No caso analisado, um Município entrou com ação judicial contra um fornecedor, objetivando o cumprimento integral do objeto com o efetivo fornecimento por parte do licitante, que se nega a efetuar as entregas, alegando inadimplência do Poder Público. Na sentença o juiz acolheu o pedido do Município, determinando a empresa que cumpra integralmente o objeto licitado. A empresa recorreu pleiteando a reforma da sentença, que foi mantida pelo Tribunal de Justiça do Estado do São Paulo, por entender que a suspensão só é devida no caso de atraso superior a 90 dias. Dessa forma, o recurso de apelação foi desprovido. 
Exemplo de imagem

Neste sentido, o STJ possui jurisprudência que autoriza suspender o contrato, no caso de atraso de pagamento superior a 90 dias: "Se a Administração Pública deixou de efetuar os pagamentos devidos por mais de 90 (noventa) dias, pode o contratado, licitamente, suspender a execução do contrato, sendo desnecessária, nessa hipótese, a tutela jurisdicional porque o art. 78, XV da Lei 8.666/93 lhe garante tal direito." (REsp 910.802/RJ, 2a T, rel. Min. Eliana Calmon, j. em 03.06.2008, DJe de 06.08.2008). 

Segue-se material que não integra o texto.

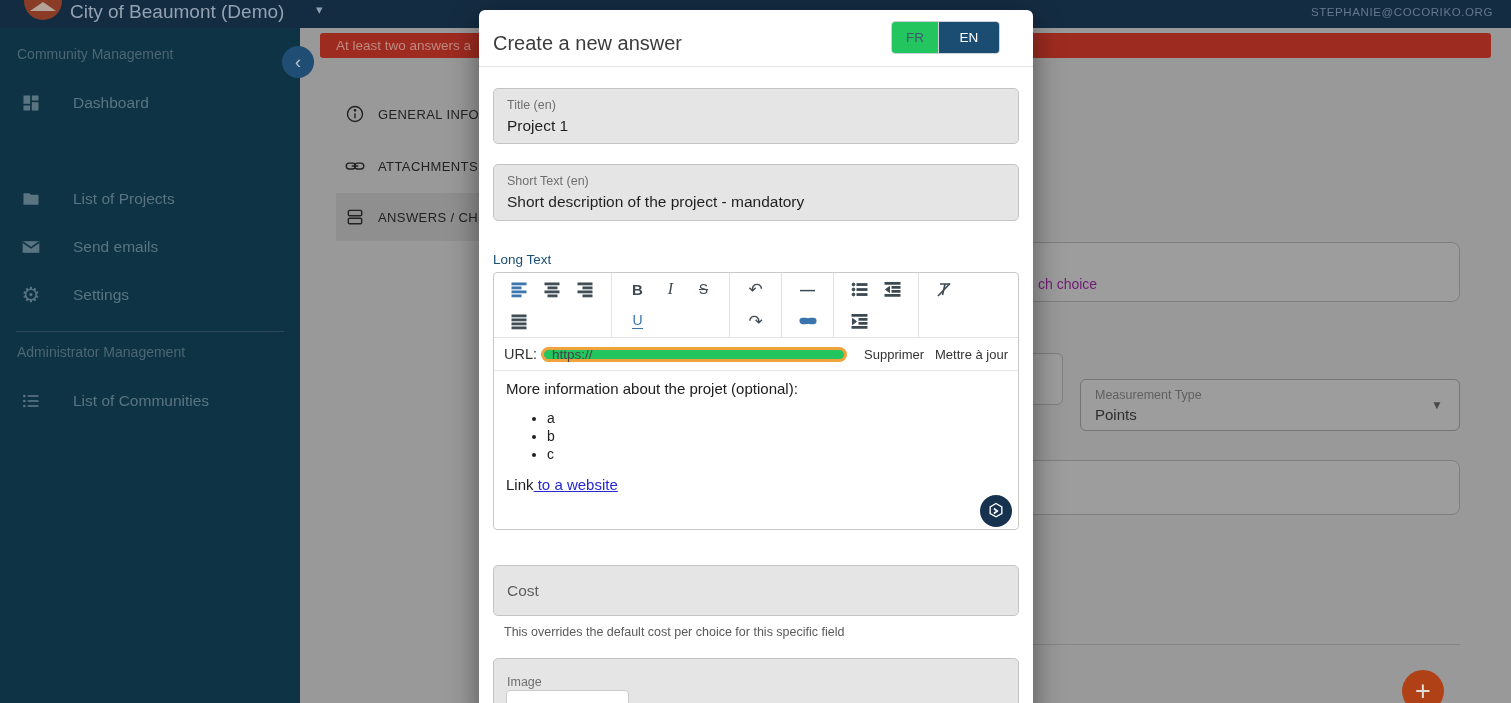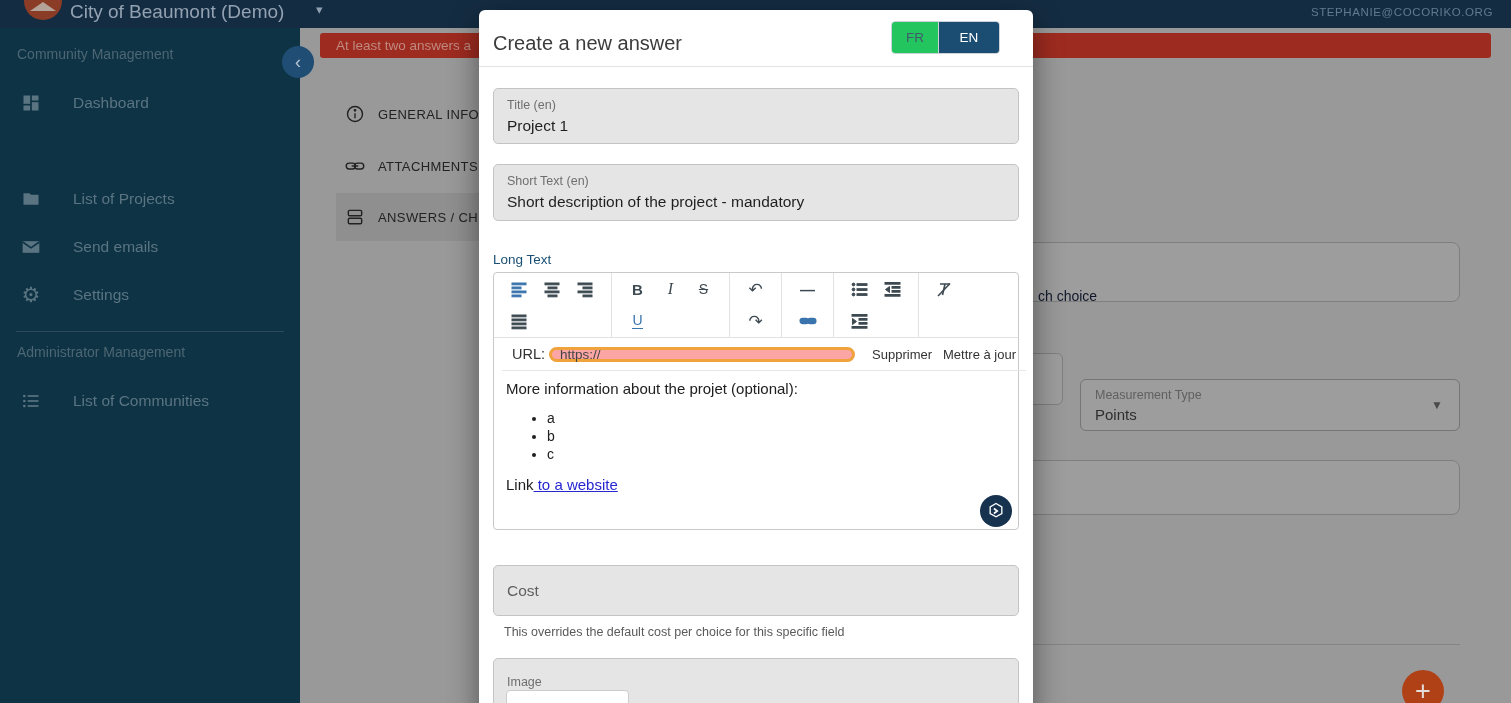--- a/index.html
+++ b/index.html
@@ -32,21 +32,21 @@
   #error-banner span { position:absolute; left:16px; top:5px; font-size:13.5px; color:#bf8a80; white-space:nowrap; }
 
   .btab { position:absolute; left:336px; width:143px; height:48px; display:flex; align-items:center; overflow:hidden; color:#222; }
   .btab .ic { flex:0 0 auto; margin-left:9px; width:20px; height:20px; }
   .btab .lbl { margin-left:13px; font-size:13px; font-weight:500; letter-spacing:.4px; white-space:nowrap; }
   #tab-answers-bg { left:336px; top:193px; width:143px; height:48px; background:#8f8f8f; }
   svg.ticon { stroke:#222; fill:none; stroke-width:1.7; }
 
   .bg-box { position:absolute; border:1px solid #7f7f7f; border-radius:8px; background:#9d9d9d; z-index:1; }
   #bg-field-frag { left:700px; top:242px; width:760px; height:60px; }
-  #bg-field-frag span { position:absolute; left:337px; top:45px; font-size:14px; color:#0f172a; }
+  #bg-field-frag span { position:absolute; left:337px; top:33px; font-size:14px; color:#701a75; }
   #bg-box-sliver { left:980px; top:353px; width:83px; height:52px; border-radius:6px; }
   #measurement-box { left:1080px; top:353px; width:380px; height:52px; border-radius:6px; border-color:#757575;margin-top:26px; }
   #measurement-box .flabel { position:absolute; left:14px; top:8px; font-size:12.5px; color:#606060; }
   #measurement-box .fval { position:absolute; left:14px; top:26px; font-size:15px; color:#2e2e2e; }
   #measurement-box .caret { position:absolute; right:16px; top:18px; font-size:12px; color:#4a4a4a; }
   #bg-box-empty { left:700px; top:460px; width:760px; height:55px; }
   #info-strip { left:700px; top:558px; width:760px; height:67px; background:#a7b2c2; border-radius:4px; z-index:1; }
   #info-strip span { position:absolute; left:337px; top:26px; font-size:15px; color:#23456b; white-space:nowrap; }
   #bg-divider { left:620px; top:644px; width:840px; height:1px; background:#848484; z-index:1; }
   #fab { left:1402px; top:670px; width:42px; height:42px; border-radius:50%; background:#b04117; z-index:2;
@@ -80,25 +80,25 @@
   .tbtn { width:33px; height:28px; display:flex; align-items:center; justify-content:center; color:#3e4a52; font-size:15px; }
   .tbtn.active { color:#3a74ad; }
   .tbtn svg { stroke:#3e4a52; fill:#3e4a52; }
   .tbtn.active svg { stroke:#3a74ad; fill:#3a74ad; }
   .glyph-b { font-weight:bold; font-size:15px; }
   .glyph-i { font-style:italic; font-family:"Liberation Serif", serif; font-size:16px; }
   .glyph-s { text-decoration:line-through; font-size:14px; }
   .glyph-u { font-size:14px; border-bottom:1.5px solid #3a74ad; line-height:15px; }
   .glyph-arrow { font-size:17px; }
 
-  #url-row { position:absolute; left:8px; top:65px; width:100%; height:33px; display:flex; align-items:center;
+  #url-row { position:absolute; left:0; top:65px; width:100%; height:33px; display:flex; align-items:center;
     border-bottom:1px solid #e6e6e6; padding:0 10px; }
   #url-label { font-size:14.5px; color:#333; flex:0 0 auto; }
   #url-input { flex:1 1 auto; margin:0 6px 0 4px; height:15px; border:3px solid #f0a23c; border-radius:13px;
-    background:#fca5a5; font-size:13.5px; color:#444; display:flex; align-items:center; padding-left:8px; white-space:nowrap; }
+    background:#22c55e; font-size:13.5px; color:#444; display:flex; align-items:center; padding-left:8px; white-space:nowrap; }
   .url-btn { flex:0 0 auto; font-size:13px; color:#333; margin-left:11px; white-space:nowrap; }
 
   #editor-content { position:absolute; left:0; top:98px; width:100%; height:160px; padding:9px 12px; font-size:15px; color:#202020; }
   #editor-content ul { margin:13px 0 0 0; padding-left:41px; }
   #editor-content li { margin-bottom:2px; font-size:14px; }
   #link-line { margin-top:14px; }
   #content-link { color:#2727d0; text-decoration:underline; }
   #assistant-badge { position:absolute; right:6px; bottom:2px; width:32px; height:32px; border-radius:50%;
     background:#16324f; display:flex; align-items:center; justify-content:center; color:#fff; }
 

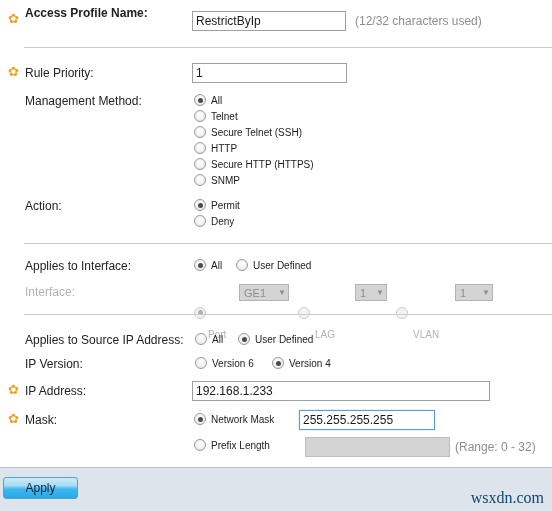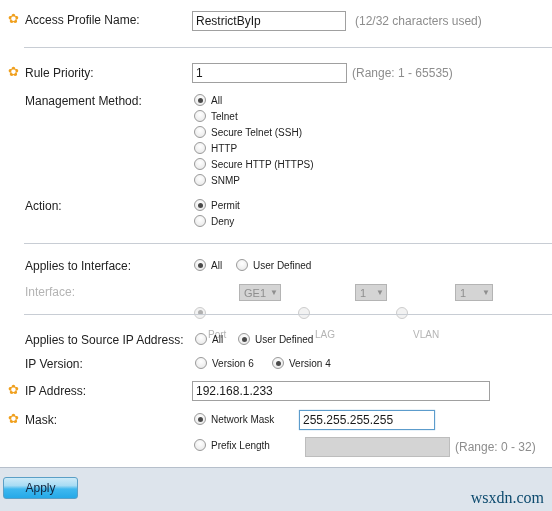--- a/index.html
+++ b/index.html
@@ -179,34 +179,33 @@
     color: #0c4a6e;
     font-family: Liberation Serif, serif;
   }
 </style>
 </head>
 <body>
 
 <div class="form-area">
 
   <span class="req-icon" style="left:8px; top:13px;">✿</span>
-  <div class="row" style="left:25px; top:13px;">
+  <div class="row" style="left:25px; top:6px;font-weight:bold;">
     <span class="label">Access Profile Name:</span>
   </div>
   <input class="tinput" style="position: absolute; left: 192px; top: 11px; width: 154px;" value="RestrictByIp">
   <span class="hint" style="position:absolute; left:355px; top:14px;">(12/32 characters used)</span>
 
   <div class="divider" style="left:24px; top:47px; width:528px;"></div>
 
   <span class="req-icon" style="left:8px; top:66px;">✿</span>
   <div class="row" style="left:25px; top:66px;">
     <span class="label">Rule Priority:</span>
   </div>
   <input class="tinput" style="position: absolute; left: 192px; top: 63px; width: 155px;" value="1">
-  <span class="hint" style="position:absolute; left:352px; top:66px;">(Range: 1 - 65535)</span>
 
   <div class="row" style="left:25px; top:94px;">
     <span class="label">Management Method:</span>
   </div>
   <div class="radio-item" style="position:absolute; left:194px; top:94px;">
     <span class="radio checked"></span>
     <span class="radio-label">All</span>
   </div>
   <div class="radio-item" style="position:absolute; left:194px; top:110px;">
     <span class="radio"></span>
@@ -255,21 +254,21 @@
     <span class="radio-label">User Defined</span>
   </div>
 
   <div class="row" style="left:25px; top:285px;">
     <span class="label disabled">Interface:</span>
   </div>
   <div class="radio-item" style="position:absolute; left:194px; top:285px; gap:2px;">
     <span class="radio dim checked"></span>
     <span class="radio-label disabled">Port</span>
   </div>
-  <div class="select" style="position:absolute; left:239px; top:284px; width:42px;">
+  <div class="select" style="position:absolute; left:239px; top:284px; width:50px;">
     <span>GE1</span>
     <span class="caret">▼</span>
   </div>
   <div class="radio-item" style="position:absolute; left:298px; top:285px; gap:5px;">
     <span class="radio dim"></span>
     <span class="radio-label disabled">LAG</span>
   </div>
   <div class="select" style="position:absolute; left:355px; top:284px; width:32px;">
     <span>1</span>
     <span class="caret">▼</span>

Sobre o tema, o TCU já se posicionou através do Acórdão 2164/2015 do Plenário: "Em relação ao primeiro ponto, a unidade técnica anotou que somente os pagamentos em aberto pelo período superior a 90 dias poderiam justificar a paralisação dos serviços segundo o fundamento legal suscitado pela construtora (art. 78, inciso XV, da Lei nº 8.666, de 1993), e que, uma vez adimplidos esses pagamentos, fazia-se impositiva a retomada dos serviços pelo particular, ainda que permanecessem em aberto outras parcelas inadimplidas com prazo inferior, de sorte que a negativa da contratada, em mais de uma oportunidade, para retomar as obras, alegando que tal providência dependeria da quitação de todas as parcelas em aberto, afronta o aludido dispositivo legal e os princípios da supremacia do interesse público e da razoabilidade." Concorda com tais entendimentos?